Data provided >>

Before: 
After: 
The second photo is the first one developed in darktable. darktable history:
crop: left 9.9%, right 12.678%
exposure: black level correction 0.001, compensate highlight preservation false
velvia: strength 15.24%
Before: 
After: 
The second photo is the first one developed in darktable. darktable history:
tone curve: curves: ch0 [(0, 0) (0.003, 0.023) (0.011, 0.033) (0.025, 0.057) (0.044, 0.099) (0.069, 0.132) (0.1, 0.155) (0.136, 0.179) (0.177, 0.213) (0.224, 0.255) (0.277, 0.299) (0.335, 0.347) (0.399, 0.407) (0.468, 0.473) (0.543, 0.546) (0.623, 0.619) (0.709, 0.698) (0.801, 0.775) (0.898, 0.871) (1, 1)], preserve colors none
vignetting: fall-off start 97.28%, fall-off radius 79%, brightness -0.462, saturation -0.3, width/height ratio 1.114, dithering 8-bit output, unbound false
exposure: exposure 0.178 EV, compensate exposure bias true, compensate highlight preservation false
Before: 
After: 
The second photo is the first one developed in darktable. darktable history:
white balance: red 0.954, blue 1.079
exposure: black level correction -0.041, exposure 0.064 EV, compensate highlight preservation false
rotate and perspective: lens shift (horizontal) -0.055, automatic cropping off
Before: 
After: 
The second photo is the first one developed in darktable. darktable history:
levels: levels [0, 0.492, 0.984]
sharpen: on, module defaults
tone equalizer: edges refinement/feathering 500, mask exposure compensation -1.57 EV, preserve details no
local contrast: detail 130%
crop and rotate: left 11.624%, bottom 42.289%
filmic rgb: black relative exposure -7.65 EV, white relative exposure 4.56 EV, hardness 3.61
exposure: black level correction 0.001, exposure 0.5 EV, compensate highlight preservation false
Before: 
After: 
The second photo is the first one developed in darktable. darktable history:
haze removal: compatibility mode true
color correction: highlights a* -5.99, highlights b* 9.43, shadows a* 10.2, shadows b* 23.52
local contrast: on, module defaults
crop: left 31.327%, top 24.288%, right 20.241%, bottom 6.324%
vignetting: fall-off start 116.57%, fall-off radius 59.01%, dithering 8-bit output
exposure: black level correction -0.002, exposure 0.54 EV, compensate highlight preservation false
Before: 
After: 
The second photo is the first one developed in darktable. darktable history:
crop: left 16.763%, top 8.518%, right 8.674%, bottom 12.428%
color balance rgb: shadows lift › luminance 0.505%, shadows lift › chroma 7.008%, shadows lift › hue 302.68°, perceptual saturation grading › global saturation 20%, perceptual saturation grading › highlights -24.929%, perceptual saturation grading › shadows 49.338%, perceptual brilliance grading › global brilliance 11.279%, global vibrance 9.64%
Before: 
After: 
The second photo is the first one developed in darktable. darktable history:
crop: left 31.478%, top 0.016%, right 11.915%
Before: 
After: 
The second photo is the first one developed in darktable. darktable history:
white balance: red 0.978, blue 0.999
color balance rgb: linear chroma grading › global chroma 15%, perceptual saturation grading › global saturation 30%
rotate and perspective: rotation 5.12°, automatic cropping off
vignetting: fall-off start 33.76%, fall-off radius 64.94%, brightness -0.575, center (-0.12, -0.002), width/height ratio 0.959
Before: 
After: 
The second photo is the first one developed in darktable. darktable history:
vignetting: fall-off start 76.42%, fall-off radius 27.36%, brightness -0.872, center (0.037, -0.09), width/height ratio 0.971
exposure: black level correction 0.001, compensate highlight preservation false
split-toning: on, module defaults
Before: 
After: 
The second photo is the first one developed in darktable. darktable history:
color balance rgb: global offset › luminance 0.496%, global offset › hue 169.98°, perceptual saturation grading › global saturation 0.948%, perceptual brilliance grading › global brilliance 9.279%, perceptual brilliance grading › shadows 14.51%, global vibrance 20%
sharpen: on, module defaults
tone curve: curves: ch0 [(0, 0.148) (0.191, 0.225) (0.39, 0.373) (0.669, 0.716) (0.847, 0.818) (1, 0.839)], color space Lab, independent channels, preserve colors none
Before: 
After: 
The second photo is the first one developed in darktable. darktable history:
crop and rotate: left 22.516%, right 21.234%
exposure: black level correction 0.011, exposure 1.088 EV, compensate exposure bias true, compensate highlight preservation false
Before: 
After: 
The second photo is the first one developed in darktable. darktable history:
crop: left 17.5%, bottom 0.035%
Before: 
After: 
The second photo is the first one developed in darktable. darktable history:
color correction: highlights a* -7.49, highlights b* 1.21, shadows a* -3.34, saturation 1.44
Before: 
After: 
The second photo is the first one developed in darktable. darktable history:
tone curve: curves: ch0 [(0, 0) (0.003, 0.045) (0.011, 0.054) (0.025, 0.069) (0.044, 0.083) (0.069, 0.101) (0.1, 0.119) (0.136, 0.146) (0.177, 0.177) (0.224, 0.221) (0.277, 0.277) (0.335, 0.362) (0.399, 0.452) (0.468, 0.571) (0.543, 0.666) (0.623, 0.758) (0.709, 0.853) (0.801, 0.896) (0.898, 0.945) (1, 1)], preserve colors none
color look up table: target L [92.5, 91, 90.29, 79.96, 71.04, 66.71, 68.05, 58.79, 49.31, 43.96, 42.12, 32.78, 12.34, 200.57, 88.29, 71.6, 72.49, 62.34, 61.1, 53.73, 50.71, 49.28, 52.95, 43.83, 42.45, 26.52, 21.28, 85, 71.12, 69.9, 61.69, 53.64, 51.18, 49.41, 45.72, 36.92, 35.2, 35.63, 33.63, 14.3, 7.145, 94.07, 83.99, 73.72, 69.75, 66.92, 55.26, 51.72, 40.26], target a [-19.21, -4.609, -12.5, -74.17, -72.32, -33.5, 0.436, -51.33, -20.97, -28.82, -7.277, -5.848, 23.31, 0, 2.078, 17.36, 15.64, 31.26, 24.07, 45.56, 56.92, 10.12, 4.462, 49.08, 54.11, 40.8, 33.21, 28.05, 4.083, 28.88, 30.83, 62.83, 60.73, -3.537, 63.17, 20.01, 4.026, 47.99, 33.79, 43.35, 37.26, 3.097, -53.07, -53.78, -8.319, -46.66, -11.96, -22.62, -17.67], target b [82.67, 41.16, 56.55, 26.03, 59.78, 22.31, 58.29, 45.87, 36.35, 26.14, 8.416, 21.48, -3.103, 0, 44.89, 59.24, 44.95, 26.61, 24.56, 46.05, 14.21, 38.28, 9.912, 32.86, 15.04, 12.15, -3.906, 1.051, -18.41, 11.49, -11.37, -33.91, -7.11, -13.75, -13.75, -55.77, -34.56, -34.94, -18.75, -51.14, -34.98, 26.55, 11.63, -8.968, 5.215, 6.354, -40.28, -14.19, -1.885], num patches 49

Stated goal >> Please repeat the records from their start up to and including the line with "exposure: exposure 0.178", substituting "processed" for "developed" and keeping everything else the same.

Task answer >>
Before: 
After: 
The second photo is the first one processed in darktable. darktable history:
crop: left 9.9%, right 12.678%
exposure: black level correction 0.001, compensate highlight preservation false
velvia: strength 15.24%
Before: 
After: 
The second photo is the first one processed in darktable. darktable history:
tone curve: curves: ch0 [(0, 0) (0.003, 0.023) (0.011, 0.033) (0.025, 0.057) (0.044, 0.099) (0.069, 0.132) (0.1, 0.155) (0.136, 0.179) (0.177, 0.213) (0.224, 0.255) (0.277, 0.299) (0.335, 0.347) (0.399, 0.407) (0.468, 0.473) (0.543, 0.546) (0.623, 0.619) (0.709, 0.698) (0.801, 0.775) (0.898, 0.871) (1, 1)], preserve colors none
vignetting: fall-off start 97.28%, fall-off radius 79%, brightness -0.462, saturation -0.3, width/height ratio 1.114, dithering 8-bit output, unbound false
exposure: exposure 0.178 EV, compensate exposure bias true, compensate highlight preservation false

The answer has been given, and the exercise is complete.